Sant Jordi 1939, Farenheit franquista
Los libros catalanes desaparecieron en la primera Diada de la posguerra
La cola llegaba hasta la plaza de la República, rebautizada como plaza de San Jaime. Centenares de personas esperaban su turno para entrar en el Palau de la Generalitat, es decir, la Diputación Provincial. Así lo relatan las crónicas de periódicos que también habían cambiado de nombre. Hacía tres años, desde 1936, que la festividad de Sant Jordi, perdón, San Jorge, no se celebraba oficialmente. Pero el domingo 23 de abril de 1939, gracias al conde de Montseny -presidente de la comisión gestora de la Diputación-, la fiesta se incorporó al calendario del I Año Triunfal. Los visitantes, tras haber comprado la tradicional rosa en la planta baja del palacio y haber visto en el primer piso el mural pintado por Joaquim Mir que "los rojo-separatistas hicieron desaparecer", recibieron como obsequio dos postales. Las instantáneas retrataban el mismo espacio, la capilla de Sant Jordi del palacio. Pero mientras que una mostraba "aquel recinto tan querido por los católicos barceloneses" antes de "la revolución marxista", la otra fotografiaba su estado calamitoso tras haber sido convertida por los "rojos" en "cuarto de duchas". Por ello la misa institucional no pudo oficiarse en la capilla, tuvo que ser de campaña y se celebró en la avenida Diagonal, esto es, la avenida del Generalísimo.
"En esta feria el novelón ha sufrido un quebranto grave. ¡Ya era hora!"
En la lista de 'best sellers', 'Palabras del Caudillo' y 'Discursos de José Antonio'
No había transcurrido un mes desde el fin de la Guerra Civil, el trauma bélico seguía supurando y los barceloneses, en plena histeria franquista, vivían su particular Farenheit 451: aunque los libros catalanes no habían sido incendiados, habían desaparecido por completo.
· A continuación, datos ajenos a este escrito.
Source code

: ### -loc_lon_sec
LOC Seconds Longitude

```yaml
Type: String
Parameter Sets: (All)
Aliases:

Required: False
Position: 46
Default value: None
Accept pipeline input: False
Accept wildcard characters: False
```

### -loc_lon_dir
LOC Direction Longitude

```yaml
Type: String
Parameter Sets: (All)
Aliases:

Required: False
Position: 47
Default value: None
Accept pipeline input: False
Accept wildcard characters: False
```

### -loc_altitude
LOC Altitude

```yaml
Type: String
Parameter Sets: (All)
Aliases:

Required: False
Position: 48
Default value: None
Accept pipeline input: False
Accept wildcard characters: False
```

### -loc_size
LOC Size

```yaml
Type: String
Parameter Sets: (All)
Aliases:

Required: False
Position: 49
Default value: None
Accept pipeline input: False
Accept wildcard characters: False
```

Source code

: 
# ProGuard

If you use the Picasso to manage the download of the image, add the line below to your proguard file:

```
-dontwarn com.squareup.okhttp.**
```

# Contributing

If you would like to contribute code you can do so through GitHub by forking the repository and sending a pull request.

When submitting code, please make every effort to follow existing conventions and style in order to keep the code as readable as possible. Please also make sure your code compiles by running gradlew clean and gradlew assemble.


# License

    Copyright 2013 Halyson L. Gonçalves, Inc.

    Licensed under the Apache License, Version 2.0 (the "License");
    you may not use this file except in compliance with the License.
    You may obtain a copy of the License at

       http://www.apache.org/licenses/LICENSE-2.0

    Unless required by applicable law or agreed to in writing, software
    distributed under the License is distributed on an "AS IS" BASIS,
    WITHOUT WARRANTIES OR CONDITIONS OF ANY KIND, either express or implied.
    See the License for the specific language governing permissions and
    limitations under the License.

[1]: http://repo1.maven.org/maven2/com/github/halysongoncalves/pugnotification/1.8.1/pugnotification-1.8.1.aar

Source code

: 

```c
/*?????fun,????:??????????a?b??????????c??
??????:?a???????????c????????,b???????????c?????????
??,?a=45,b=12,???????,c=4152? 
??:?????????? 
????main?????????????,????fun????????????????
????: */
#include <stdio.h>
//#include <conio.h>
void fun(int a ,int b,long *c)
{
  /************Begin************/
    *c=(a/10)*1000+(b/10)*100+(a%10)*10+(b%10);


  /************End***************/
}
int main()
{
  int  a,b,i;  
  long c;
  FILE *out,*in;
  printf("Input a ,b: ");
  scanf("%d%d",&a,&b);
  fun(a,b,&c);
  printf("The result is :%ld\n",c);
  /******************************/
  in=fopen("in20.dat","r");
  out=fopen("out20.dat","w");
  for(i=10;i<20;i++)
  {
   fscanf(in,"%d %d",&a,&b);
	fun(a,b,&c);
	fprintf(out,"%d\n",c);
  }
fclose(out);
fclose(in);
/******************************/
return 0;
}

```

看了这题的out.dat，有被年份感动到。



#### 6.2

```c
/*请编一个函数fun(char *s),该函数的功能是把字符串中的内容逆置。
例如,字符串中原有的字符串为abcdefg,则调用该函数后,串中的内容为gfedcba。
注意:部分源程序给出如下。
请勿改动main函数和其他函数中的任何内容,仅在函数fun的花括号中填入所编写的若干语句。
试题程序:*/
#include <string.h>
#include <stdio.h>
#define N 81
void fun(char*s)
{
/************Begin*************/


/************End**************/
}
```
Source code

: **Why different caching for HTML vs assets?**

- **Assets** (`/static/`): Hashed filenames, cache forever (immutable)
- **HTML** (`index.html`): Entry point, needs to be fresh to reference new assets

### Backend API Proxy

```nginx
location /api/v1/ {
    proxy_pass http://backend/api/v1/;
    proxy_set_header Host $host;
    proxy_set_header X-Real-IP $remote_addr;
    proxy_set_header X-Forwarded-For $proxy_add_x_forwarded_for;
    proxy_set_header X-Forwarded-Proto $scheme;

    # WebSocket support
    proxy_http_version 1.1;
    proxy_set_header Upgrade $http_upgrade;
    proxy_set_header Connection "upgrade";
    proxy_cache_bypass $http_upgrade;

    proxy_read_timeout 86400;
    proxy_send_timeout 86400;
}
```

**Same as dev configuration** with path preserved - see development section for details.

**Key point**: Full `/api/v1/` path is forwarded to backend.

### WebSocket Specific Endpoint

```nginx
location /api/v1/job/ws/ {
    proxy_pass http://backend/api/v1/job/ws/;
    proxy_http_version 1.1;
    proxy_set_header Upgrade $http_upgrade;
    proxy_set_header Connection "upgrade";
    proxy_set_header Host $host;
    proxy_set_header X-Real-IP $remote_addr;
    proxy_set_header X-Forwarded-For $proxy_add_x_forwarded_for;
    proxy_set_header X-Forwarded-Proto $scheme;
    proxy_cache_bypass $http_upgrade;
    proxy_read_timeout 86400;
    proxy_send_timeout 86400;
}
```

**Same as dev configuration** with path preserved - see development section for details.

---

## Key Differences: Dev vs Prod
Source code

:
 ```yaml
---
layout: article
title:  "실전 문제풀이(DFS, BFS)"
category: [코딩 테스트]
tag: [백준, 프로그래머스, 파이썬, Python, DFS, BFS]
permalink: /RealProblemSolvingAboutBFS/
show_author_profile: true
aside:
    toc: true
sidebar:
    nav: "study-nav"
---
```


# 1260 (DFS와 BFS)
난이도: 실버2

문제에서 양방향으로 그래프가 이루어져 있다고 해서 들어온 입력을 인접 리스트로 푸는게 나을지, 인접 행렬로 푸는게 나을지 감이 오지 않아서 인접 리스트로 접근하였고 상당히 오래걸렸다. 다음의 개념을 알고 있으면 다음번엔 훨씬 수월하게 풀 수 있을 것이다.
Enterrada en un agujero negro la cultura que había sido hegemónica en la ciudad, el vacío dejado por ella fue sustituido por hombres apenas conocidos. Ellos serían los escritores destacados de la Fiesta del Libro, que se alargó durante una semana, según decretó el Ministerio de Educación Nacional. Otra decisión oficial fue dedicar la fiesta a la "Lectura del Soldado". Creada durante la guerra y presidida por Carmen Polo, esta institución recaudaba dinero y libros para deleitar a los soldados que combatían o instruir a los que estaban hospitalizados, además de los donativos particulares.
Los libros, "útiles moldeadores del pueblo" -en palabras de Jaime Bonet del Río, ponente de cultura del Ayuntamiento-, serían punta de lanza de los nuevos tiempos. Debían condenar el pasado reciente, ensalzar el nacionalcatolicismo y apostar por un retorno imposible a los días imperiales. "Que los buenos libros ahoguen el mal hecho por los malos". "Libros nacionales. Esencia hispana escrita. En esta feria el novelón ha sufrido un quebranto grave. ¡Ya era hora!". "Se acabaron los tiempos de fácil embeleso ante todo lo extranjero. ¡Comprad libros españoles!". Con un 10% de descuento, podrían adquirirse en los stands que pusieron las librerías; en el de la Librería Francesa, perdón, la Librería General Española, o en el de la Catalònia, es decir, La Casa del Libro. Las autoridades los hojearon y constataron que al "pasar la tiranía roja" los puestos de venta habían "recobrado la dignidad, desaparecida para siempre la pobre literatura marxista".
Las novedades literarias fueron pocas y su precio medio oscilaba entre cuatro y seis pesetas. En la lista de best sellers no faltaron Palabras del Caudillo, la biografía de Franco escrita por Joaquín Arrarás, y Discursos de José Antonio. Una editorial recién creada, Destino, llegó a tiempo de publicar dos títulos: la antología José Antonio y Cataluña y Tribunales rojos vistos por un abogado defensor de Gabriel Avilés. Yunque, otra editorial nueva, se estrenó recuperando a Luys Santa Marina. Aquel literato arcaizante, de origen cántabro, se había convertido en protagonista de la vida cultural barcelonesa de aquellos días. Falangista de primera hora, su biografía del cardenal Cisneros fue publicitada así: "Por este libro, los tribunales rojo-separatistas de Barcelona condenaron a muerte a Santa Marina, capitán de las escuadras nacional-sindicalistas de Cataluña".
A través de la radio, Ignacio Agustí interpeló a sus colegas, los escritores catalanes: "Huyamos del suicidio colectivo. Cataluña se acercaba inexorablemente a su precipicio".